Extracted data entries
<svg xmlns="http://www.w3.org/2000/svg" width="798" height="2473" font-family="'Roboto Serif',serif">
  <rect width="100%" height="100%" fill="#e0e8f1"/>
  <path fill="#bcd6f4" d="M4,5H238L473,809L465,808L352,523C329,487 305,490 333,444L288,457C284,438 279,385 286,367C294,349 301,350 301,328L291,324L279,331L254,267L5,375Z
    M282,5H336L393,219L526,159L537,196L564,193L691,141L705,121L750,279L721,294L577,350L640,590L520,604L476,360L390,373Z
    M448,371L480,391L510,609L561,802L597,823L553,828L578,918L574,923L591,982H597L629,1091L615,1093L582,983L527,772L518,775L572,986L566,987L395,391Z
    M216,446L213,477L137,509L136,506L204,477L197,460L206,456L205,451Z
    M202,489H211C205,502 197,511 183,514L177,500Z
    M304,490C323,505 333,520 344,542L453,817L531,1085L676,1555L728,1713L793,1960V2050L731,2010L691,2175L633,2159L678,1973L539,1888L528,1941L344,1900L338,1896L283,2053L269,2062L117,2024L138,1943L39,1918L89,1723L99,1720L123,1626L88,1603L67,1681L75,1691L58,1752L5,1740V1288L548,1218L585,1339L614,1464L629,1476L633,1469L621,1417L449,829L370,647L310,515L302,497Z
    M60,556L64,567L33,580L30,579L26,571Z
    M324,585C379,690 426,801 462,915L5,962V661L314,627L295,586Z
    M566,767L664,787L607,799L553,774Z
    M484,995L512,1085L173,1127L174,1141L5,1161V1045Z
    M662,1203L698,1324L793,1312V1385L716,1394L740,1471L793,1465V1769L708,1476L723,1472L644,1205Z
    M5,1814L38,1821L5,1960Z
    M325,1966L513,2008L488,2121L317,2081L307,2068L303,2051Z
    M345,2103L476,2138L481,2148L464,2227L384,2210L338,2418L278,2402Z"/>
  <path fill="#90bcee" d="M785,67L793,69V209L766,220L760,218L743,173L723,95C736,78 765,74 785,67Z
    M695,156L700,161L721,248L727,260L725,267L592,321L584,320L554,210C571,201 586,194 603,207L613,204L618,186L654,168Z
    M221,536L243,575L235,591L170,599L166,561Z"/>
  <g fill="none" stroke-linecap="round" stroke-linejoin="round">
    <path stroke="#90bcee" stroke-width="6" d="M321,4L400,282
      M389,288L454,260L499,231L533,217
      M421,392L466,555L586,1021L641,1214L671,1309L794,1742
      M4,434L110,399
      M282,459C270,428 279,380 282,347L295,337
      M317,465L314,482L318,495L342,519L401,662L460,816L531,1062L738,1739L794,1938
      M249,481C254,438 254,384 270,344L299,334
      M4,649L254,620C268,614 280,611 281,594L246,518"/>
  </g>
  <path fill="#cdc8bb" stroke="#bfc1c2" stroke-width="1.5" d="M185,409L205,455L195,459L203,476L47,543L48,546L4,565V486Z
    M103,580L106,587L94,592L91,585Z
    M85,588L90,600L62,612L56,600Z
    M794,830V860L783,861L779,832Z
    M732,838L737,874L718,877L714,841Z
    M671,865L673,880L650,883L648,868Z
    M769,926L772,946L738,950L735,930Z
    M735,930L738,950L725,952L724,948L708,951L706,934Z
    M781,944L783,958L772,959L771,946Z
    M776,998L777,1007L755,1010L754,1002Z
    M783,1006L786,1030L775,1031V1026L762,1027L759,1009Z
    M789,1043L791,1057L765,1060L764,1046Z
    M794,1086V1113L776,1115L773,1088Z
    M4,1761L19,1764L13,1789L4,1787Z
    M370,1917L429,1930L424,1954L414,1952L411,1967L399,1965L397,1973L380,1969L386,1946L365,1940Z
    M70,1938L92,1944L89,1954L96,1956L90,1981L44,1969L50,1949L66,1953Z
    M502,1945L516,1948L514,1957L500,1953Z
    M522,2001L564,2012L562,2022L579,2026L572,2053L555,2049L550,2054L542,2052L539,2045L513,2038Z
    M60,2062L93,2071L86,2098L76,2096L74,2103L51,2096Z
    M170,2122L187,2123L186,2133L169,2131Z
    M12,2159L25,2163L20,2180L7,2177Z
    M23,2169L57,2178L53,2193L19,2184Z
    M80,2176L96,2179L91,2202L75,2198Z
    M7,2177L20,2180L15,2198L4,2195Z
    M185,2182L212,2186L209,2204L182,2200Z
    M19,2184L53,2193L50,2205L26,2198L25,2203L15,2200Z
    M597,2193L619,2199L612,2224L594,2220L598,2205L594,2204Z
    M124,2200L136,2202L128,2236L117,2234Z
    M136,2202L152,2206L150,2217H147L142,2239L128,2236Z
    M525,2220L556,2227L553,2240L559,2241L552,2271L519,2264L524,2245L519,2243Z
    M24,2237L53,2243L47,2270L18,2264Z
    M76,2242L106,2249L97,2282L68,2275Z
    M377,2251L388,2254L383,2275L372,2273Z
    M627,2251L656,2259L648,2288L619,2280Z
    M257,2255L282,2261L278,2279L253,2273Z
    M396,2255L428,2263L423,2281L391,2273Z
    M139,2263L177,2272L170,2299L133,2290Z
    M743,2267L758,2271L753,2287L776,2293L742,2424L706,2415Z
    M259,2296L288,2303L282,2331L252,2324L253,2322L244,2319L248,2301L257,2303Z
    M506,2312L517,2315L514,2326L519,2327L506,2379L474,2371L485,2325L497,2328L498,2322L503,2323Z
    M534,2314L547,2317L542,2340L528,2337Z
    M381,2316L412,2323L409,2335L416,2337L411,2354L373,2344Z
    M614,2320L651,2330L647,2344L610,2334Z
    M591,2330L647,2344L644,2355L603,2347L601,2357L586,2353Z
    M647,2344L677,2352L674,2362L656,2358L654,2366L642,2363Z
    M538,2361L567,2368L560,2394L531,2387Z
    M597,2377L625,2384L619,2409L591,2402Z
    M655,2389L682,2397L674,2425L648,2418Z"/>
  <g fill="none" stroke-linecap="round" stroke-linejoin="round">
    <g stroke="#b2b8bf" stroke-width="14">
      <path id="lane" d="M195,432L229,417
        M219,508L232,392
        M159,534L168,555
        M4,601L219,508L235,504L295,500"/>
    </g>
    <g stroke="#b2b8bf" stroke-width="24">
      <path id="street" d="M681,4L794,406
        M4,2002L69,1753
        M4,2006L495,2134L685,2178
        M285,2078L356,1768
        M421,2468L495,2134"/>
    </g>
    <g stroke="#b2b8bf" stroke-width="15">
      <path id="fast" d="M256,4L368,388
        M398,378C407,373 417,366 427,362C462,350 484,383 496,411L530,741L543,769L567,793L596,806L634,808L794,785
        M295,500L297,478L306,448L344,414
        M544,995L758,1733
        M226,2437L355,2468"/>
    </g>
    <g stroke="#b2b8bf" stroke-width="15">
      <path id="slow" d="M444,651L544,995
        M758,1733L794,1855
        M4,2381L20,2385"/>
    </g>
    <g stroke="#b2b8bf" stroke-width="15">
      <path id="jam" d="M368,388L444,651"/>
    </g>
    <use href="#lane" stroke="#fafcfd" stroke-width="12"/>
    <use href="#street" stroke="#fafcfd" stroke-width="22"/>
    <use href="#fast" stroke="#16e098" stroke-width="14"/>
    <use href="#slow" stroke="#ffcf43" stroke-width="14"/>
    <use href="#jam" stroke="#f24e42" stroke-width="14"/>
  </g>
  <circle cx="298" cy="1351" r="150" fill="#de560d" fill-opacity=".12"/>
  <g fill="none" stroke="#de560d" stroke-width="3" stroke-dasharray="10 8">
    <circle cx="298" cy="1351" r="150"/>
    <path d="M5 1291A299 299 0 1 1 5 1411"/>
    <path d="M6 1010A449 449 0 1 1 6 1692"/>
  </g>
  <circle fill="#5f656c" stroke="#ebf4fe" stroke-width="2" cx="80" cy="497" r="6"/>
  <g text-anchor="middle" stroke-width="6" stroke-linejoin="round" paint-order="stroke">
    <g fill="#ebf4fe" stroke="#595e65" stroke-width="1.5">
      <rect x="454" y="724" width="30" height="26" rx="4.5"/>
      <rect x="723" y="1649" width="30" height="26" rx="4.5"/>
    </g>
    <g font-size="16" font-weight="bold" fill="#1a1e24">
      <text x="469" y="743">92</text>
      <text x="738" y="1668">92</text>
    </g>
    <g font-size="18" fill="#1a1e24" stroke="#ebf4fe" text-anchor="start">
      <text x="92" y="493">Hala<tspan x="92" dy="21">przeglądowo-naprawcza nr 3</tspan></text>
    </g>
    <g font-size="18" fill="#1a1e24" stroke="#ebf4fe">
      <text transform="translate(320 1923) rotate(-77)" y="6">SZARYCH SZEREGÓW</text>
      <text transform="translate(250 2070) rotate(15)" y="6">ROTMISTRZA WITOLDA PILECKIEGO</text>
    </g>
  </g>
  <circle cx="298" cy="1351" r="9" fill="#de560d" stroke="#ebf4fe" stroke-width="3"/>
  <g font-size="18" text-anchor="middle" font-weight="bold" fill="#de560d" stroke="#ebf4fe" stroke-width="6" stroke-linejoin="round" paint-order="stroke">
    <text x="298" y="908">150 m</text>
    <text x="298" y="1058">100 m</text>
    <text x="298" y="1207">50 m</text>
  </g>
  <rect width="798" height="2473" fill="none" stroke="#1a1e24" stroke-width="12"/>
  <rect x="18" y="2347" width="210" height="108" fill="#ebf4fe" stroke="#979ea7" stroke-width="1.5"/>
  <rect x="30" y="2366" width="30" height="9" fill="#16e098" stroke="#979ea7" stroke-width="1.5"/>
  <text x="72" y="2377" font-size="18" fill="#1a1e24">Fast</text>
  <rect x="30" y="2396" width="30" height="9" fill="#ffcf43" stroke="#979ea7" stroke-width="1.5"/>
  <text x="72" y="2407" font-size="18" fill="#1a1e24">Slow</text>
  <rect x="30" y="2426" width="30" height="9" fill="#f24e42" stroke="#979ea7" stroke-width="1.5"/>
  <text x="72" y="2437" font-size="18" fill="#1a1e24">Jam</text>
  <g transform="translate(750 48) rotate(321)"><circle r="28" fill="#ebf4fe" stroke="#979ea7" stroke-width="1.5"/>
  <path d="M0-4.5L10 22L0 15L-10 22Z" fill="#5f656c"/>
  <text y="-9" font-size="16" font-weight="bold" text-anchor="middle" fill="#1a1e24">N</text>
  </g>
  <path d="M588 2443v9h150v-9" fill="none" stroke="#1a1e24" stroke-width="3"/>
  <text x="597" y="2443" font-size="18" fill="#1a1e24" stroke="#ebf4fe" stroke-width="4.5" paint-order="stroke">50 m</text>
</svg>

* * *

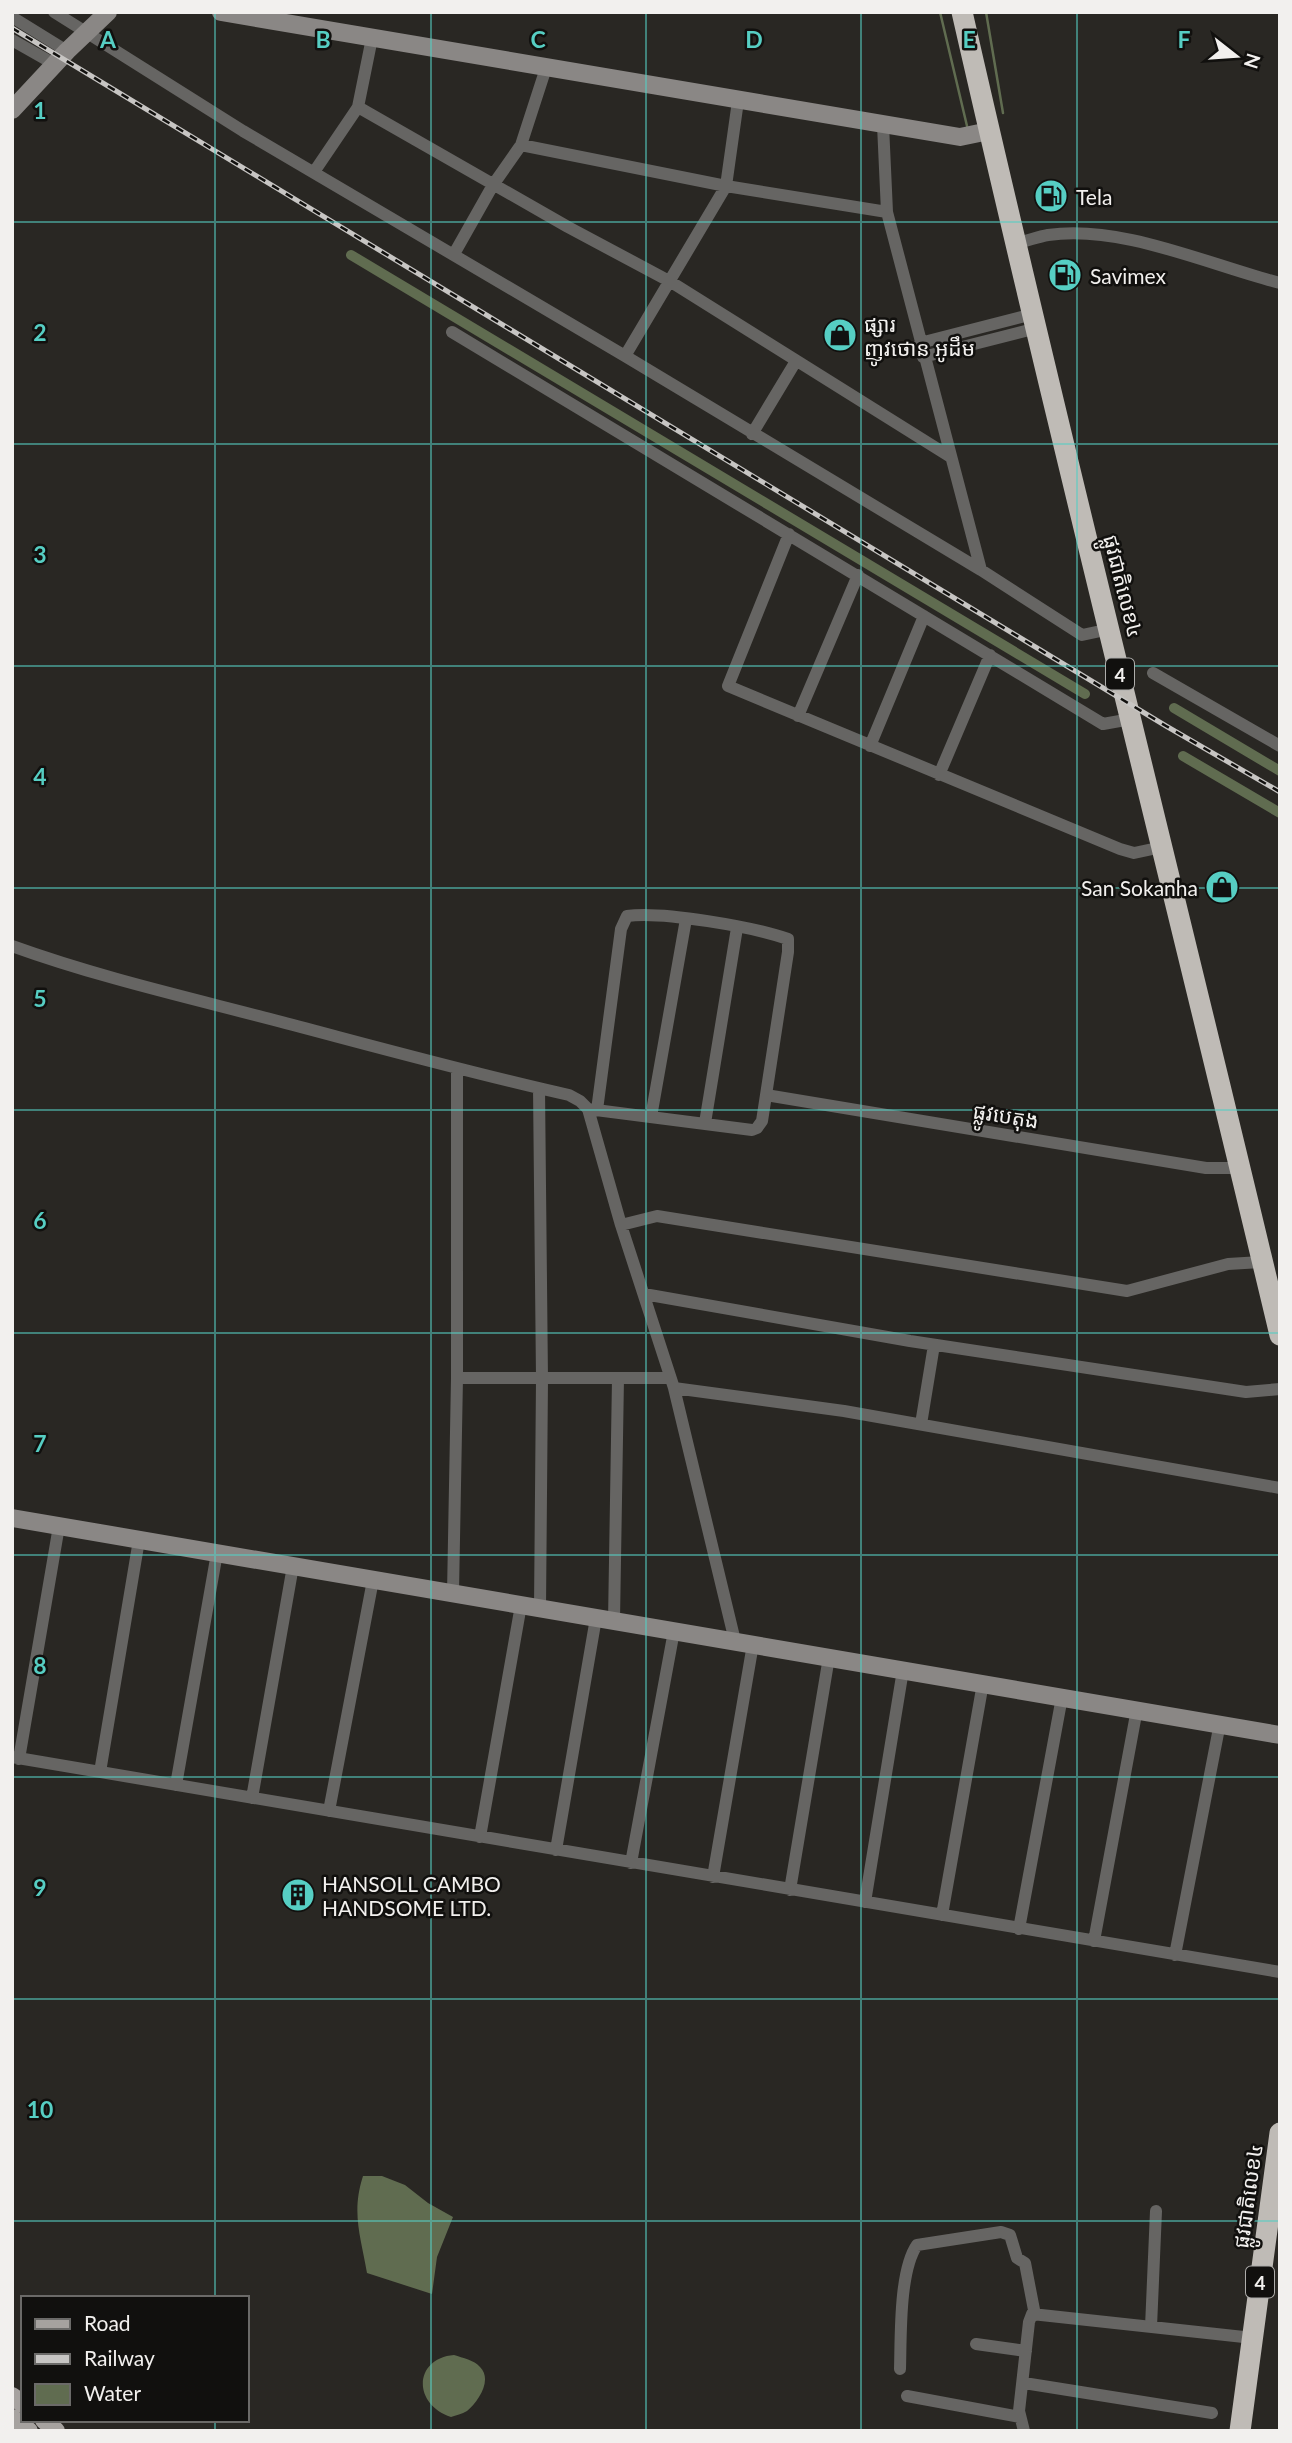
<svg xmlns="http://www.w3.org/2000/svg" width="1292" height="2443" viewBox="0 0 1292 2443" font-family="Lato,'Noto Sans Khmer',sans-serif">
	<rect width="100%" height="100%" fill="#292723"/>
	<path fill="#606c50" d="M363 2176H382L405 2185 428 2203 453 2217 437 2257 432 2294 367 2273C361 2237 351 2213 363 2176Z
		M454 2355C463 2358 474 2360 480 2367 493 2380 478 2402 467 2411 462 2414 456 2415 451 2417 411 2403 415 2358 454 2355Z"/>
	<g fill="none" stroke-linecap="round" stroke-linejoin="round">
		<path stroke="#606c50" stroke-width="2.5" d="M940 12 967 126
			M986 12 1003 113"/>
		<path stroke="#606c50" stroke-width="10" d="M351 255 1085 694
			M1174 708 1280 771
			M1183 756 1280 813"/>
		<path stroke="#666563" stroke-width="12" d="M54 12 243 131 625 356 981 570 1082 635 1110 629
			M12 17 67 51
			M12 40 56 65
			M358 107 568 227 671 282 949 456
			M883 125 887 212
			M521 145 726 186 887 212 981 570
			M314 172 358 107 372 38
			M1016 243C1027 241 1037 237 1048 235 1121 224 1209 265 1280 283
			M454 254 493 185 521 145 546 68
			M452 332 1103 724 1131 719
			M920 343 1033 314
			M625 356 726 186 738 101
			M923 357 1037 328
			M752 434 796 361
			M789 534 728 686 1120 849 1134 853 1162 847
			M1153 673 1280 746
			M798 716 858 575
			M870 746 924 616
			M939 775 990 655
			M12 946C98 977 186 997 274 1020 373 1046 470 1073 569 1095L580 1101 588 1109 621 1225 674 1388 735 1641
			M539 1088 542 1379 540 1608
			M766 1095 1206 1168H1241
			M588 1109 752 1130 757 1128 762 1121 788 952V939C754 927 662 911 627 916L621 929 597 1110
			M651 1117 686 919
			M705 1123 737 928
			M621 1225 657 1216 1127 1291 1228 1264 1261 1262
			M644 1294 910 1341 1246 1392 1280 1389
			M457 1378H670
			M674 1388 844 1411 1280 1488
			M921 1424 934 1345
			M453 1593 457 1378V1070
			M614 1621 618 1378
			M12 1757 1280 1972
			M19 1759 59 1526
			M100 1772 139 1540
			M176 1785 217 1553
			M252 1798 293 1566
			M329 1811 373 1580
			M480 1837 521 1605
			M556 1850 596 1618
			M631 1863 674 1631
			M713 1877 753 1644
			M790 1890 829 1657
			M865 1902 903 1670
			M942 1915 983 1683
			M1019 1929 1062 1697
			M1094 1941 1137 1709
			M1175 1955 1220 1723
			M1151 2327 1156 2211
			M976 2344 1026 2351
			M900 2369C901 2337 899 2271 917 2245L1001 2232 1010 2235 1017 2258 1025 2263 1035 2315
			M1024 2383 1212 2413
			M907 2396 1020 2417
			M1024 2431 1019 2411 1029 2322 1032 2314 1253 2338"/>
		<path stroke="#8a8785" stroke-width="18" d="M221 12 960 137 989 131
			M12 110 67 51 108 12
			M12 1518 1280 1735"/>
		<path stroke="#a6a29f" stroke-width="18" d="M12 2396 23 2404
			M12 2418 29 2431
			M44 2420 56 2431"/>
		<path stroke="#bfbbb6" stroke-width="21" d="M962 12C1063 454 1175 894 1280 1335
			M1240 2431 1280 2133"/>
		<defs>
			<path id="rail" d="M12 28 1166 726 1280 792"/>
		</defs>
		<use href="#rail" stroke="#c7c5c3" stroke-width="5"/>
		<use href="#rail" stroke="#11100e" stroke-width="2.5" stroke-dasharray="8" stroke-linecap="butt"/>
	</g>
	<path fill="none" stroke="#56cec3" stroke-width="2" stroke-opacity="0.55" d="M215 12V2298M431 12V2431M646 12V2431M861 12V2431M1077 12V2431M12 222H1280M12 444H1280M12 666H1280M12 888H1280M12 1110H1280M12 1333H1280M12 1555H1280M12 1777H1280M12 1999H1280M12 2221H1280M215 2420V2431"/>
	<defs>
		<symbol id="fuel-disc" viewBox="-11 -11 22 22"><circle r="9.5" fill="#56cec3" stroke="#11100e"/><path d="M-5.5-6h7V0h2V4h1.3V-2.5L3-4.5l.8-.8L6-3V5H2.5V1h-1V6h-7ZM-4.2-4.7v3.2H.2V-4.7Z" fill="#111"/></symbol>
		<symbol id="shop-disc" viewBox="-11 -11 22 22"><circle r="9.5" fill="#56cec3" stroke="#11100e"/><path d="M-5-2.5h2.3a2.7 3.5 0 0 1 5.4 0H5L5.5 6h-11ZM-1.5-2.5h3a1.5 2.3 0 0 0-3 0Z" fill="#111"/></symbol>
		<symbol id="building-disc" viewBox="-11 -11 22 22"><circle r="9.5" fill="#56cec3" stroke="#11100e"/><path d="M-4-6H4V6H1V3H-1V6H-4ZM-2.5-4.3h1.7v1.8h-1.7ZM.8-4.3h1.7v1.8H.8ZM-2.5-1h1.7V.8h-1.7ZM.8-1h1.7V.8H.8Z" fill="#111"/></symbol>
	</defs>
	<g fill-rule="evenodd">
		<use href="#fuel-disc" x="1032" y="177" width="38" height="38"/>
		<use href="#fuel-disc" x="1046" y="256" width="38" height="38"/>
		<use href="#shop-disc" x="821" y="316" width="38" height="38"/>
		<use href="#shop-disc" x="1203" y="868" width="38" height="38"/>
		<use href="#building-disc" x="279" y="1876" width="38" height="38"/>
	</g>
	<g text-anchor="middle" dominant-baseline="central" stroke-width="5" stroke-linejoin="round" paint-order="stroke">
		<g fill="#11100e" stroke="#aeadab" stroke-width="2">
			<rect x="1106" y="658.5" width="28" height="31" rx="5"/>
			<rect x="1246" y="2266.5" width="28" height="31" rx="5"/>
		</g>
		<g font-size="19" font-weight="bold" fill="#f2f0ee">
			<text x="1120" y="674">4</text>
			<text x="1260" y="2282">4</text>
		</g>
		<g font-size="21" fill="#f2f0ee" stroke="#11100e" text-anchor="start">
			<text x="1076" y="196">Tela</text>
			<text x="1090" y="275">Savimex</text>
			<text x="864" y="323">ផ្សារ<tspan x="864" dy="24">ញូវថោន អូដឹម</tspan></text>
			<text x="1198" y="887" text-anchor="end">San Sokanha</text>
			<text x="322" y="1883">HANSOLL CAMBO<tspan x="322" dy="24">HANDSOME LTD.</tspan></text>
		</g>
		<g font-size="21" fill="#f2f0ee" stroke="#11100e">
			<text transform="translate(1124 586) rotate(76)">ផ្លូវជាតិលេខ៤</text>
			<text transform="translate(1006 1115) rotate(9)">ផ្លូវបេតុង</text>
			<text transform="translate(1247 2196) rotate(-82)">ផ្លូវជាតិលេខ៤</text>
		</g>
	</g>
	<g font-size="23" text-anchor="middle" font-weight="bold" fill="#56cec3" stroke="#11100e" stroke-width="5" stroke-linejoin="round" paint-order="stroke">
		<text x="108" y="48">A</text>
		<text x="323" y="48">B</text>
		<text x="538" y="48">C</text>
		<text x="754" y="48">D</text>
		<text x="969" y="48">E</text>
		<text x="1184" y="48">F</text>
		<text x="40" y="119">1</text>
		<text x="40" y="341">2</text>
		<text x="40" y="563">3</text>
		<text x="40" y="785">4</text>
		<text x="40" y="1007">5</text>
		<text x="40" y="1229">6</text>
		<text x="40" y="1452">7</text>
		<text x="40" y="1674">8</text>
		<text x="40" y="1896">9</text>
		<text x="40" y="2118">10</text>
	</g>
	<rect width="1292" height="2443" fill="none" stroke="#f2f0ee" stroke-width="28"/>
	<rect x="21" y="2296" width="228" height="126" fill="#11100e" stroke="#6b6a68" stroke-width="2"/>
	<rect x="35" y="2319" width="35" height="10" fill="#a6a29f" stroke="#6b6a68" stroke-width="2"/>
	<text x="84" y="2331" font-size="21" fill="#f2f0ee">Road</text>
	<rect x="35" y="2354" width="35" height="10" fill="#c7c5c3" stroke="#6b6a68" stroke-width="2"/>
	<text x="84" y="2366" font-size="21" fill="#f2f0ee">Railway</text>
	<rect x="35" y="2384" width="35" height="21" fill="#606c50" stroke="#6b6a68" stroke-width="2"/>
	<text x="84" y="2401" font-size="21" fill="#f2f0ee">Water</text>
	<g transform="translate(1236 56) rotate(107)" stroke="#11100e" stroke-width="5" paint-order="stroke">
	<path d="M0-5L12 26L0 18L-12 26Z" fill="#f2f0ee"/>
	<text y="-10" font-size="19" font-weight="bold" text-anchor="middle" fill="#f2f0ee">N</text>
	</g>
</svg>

• [Task statement]: Write down exactly the span of lines above from the one containing "M454 2355C463 2358" to the one containing "M939 775 990 655", both ends included.

• [Your response]:
		M454 2355C463 2358 474 2360 480 2367 493 2380 478 2402 467 2411 462 2414 456 2415 451 2417 411 2403 415 2358 454 2355Z"/>
	<g fill="none" stroke-linecap="round" stroke-linejoin="round">
		<path stroke="#606c50" stroke-width="2.5" d="M940 12 967 126
			M986 12 1003 113"/>
		<path stroke="#606c50" stroke-width="10" d="M351 255 1085 694
			M1174 708 1280 771
			M1183 756 1280 813"/>
		<path stroke="#666563" stroke-width="12" d="M54 12 243 131 625 356 981 570 1082 635 1110 629
			M12 17 67 51
			M12 40 56 65
			M358 107 568 227 671 282 949 456
			M883 125 887 212
			M521 145 726 186 887 212 981 570
			M314 172 358 107 372 38
			M1016 243C1027 241 1037 237 1048 235 1121 224 1209 265 1280 283
			M454 254 493 185 521 145 546 68
			M452 332 1103 724 1131 719
			M920 343 1033 314
			M625 356 726 186 738 101
			M923 357 1037 328
			M752 434 796 361
			M789 534 728 686 1120 849 1134 853 1162 847
			M1153 673 1280 746
			M798 716 858 575
			M870 746 924 616
			M939 775 990 655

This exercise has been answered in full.